Generally warmer waters will have a positive effect on the metabollic rate of the plants. I think someone once said on here that a plant in 28degC will grow 10x as quick as a plant in 18degC (assuming CO2, nutrients etc are equal).
Higher metabolism demands more CO2 and nutrients.
Colder water has the ability to withhold more oxygen than warmer water.
 
gargamelcz said:
Does it mean, that increase of temperature from 25degC to 28degC will cause 3 times quicker plants grow?

Not sure if the growth of aquatic plants is a simple linear relationship. The growth of aquatic plants will increase as fred says due increase in temp up to a point, but extremes of temp will damage plant tissues. There is also the effect of gas solubility in water vs temp, vital gases such as O2 and CO2 will decrease in solubility with increasing temp see below link, the relationship is not linear for this:

http://www.dynamicscience.com.au/tester/solutions/chemistry/solutions/gsinsln.htm

Maybe some of the scientists on here will be able to shed more light and point us to a graph.
 
I had heard that too high a temperature (mid 20s and above) impeeds the plant's ability to take on nutrients and can actually make it harder for them to grow.

I could be wrong.
 
I knocked my thermostat during water change. Pushed temp up to 30 C for a week before I realised the evaporation was high and the water was really warm to touch. My plants suffered especially the staurogyne (old leaves yellowing) and some crypts started dropping leaves.

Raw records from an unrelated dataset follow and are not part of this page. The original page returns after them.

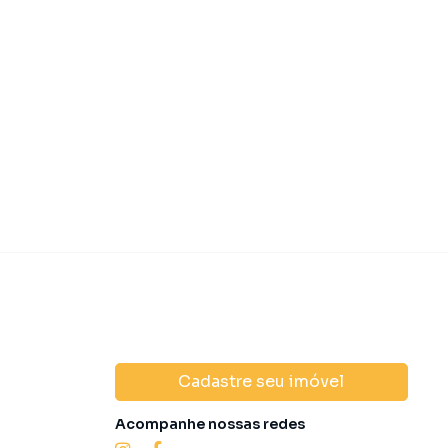
 630.000,00
R$ 650.00
Venda
Cadastre seu imóvel
Acompanhe nossas redes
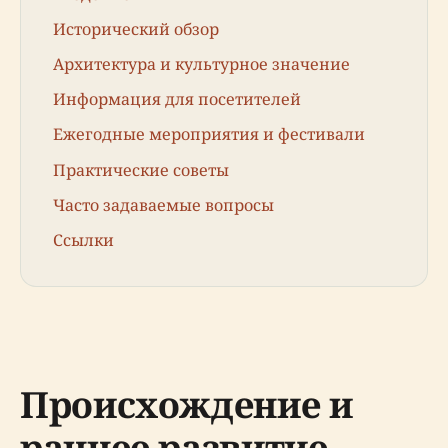
Исторический обзор
Архитектура и культурное значение
Информация для посетителей
Ежегодные мероприятия и фестивали
Практические советы
Часто задаваемые вопросы
Ссылки
Происхождение и
раннее развитие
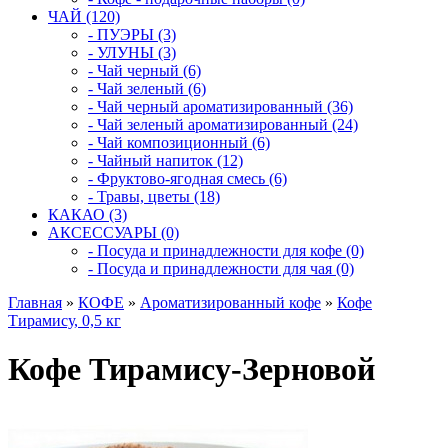
ЧАЙ (120)
- ПУЭРЫ (3)
- УЛУНЫ (3)
- Чай черный (6)
- Чай зеленый (6)
- Чай черный ароматизированный (36)
- Чай зеленый ароматизированный (24)
- Чай композиционный (6)
- Чайный напиток (12)
- Фруктово-ягодная смесь (6)
- Травы, цветы (18)
КАКАО (3)
АКСЕССУАРЫ (0)
- Посуда и принадлежности для кофе (0)
- Посуда и принадлежности для чая (0)
Главная
»
КОФЕ
»
Ароматизированный кофе
»
Кофе
Тирамису, 0,5 кг
Кофе Тирамису-Зерновой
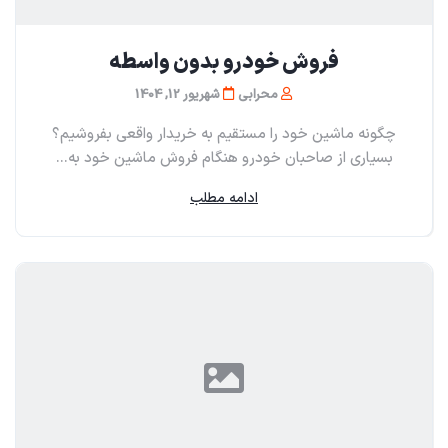
فروش خودرو بدون واسطه
محرابی
شهریور 12, 1404
چگونه ماشین خود را مستقیم به خریدار واقعی بفروشیم؟
بسیاری از صاحبان خودرو هنگام فروش ماشین خود به...
ادامه مطلب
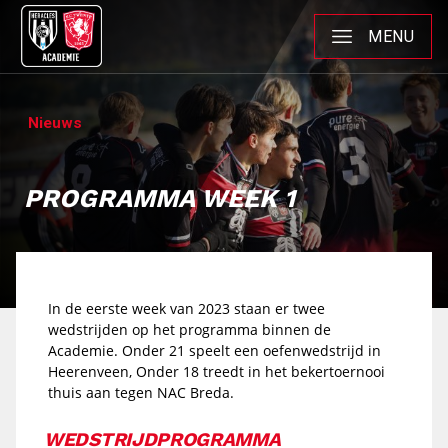
MENU
Nieuws
PROGRAMMA WEEK 1
In de eerste week van 2023 staan er twee
wedstrijden op het programma binnen de
Academie. Onder 21 speelt een oefenwedstrijd in
Heerenveen, Onder 18 treedt in het bekertoernooi
thuis aan tegen NAC Breda.
WEDSTRIJDPROGRAMMA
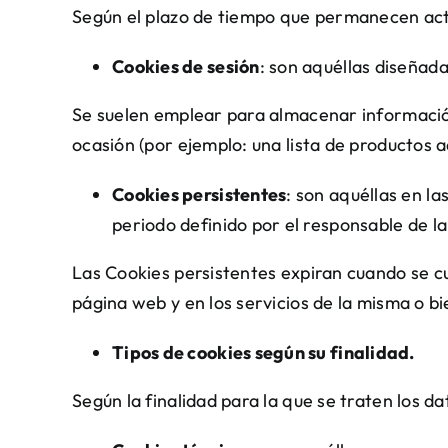
Según el plazo de tiempo que permanecen act
Cookies de sesión
: son aquéllas diseñad
Se suelen emplear para almacenar información 
ocasión (por ejemplo: una lista de productos a
Cookies persistentes
: son aquéllas en l
periodo definido por el responsable de la
Las Cookies persistentes expiran cuando se cu
página web y en los
servicios de la misma o 
Tipos de cookies según su finalidad.
Según la finalidad para la que se traten los d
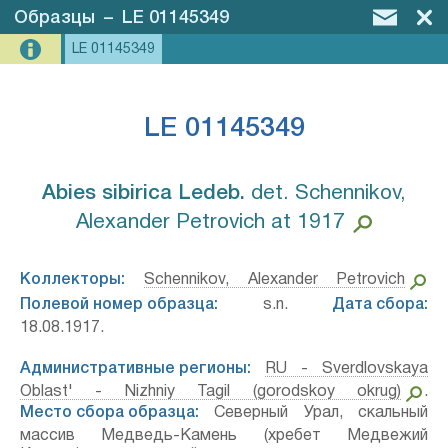
Образцы
–
LE 01145349
LE 01145349
LE 01145349
Abies sibirica Ledeb.⁣
det. Schennikov,
Alexander Petrovich at 1917
Коллекторы:
Schennikov, Alexander Petrovich
Полевой номер образца:
s.n.
Дата сбора:
18.08.1917.
Административные регионы:
RU - Sverdlovskaya
Oblast' - Nizhniy Tagil (gorodskoy okrug)
.
Место сбора образца:
Северный Урал, скальный
массив Медведь-Камень (хребет Медвежий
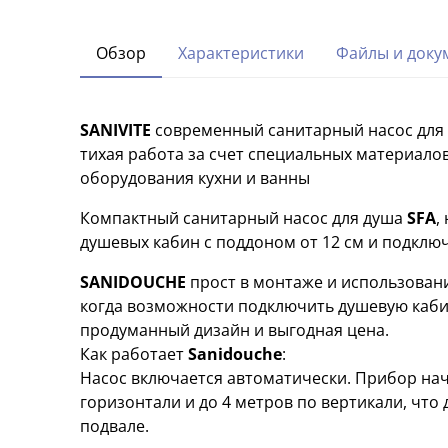
Обзор
Характеристики
Файлы и доку
SANIVITE
современный санитарный насос для 
тихая работа за счет специальных материало
оборудования кухни и ванны
Компактный санитарный насос для душа
SFA
,
душевых кабин с поддоном от 12 см и подклю
SANIDOUCHE
прост в монтаже и использовани
когда возможности подключить душевую кабин
продуманный дизайн и выгодная цена.
Как работает
Sanidouche
:
Насос включается автоматически. Прибор нач
горизонтали и до 4 метров по вертикали, что
подвале.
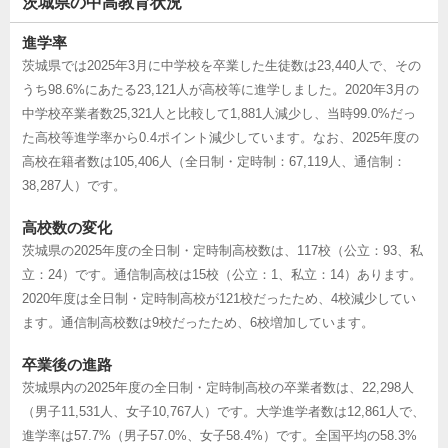
茨城県の中高教育状況
進学率
茨城県では2025年3月に中学校を卒業した生徒数は23,440人で、その
うち98.6%にあたる23,121人が高校等に進学しました。2020年3月の
中学校卒業者数25,321人と比較して1,881人減少し、当時99.0%だっ
た高校等進学率から0.4ポイント減少しています。なお、2025年度の
高校在籍者数は105,406人（全日制・定時制：67,119人、通信制：
38,287人）です。
高校数の変化
茨城県の2025年度の全日制・定時制高校数は、117校（公立：93、私
立：24）です。通信制高校は15校（公立：1、私立：14）あります。
2020年度は全日制・定時制高校が121校だったため、4校減少してい
ます。通信制高校数は9校だったため、6校増加しています。
卒業後の進路
茨城県内の2025年度の全日制・定時制高校の卒業者数は、22,298人
（男子11,531人、女子10,767人）です。大学進学者数は12,861人で、
進学率は57.7%（男子57.0%、女子58.4%）です。全国平均の58.3%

Much better since dropping back to 25C
 
But that's not neccasarily because its too hot but rather the nutrients and CO2 werent enough to cope with the increased plant metabolism.
 
I agree with Fred. The secondary effect of temperature increase is a decline in the solubility of the gasses which are most critical to plant growth. Checkc the thread
viewtopic.php?f=37&t=15903

Lowering the temperature does help to deter algae as they respond more favorably at the higher values (which ought to be no surprise).

Cheers,
 
Never had any problems with growth in high temps, last year the water temperature reached 35 degrees and the plants were growing like crazy. Just make sure to increase CO2, etc.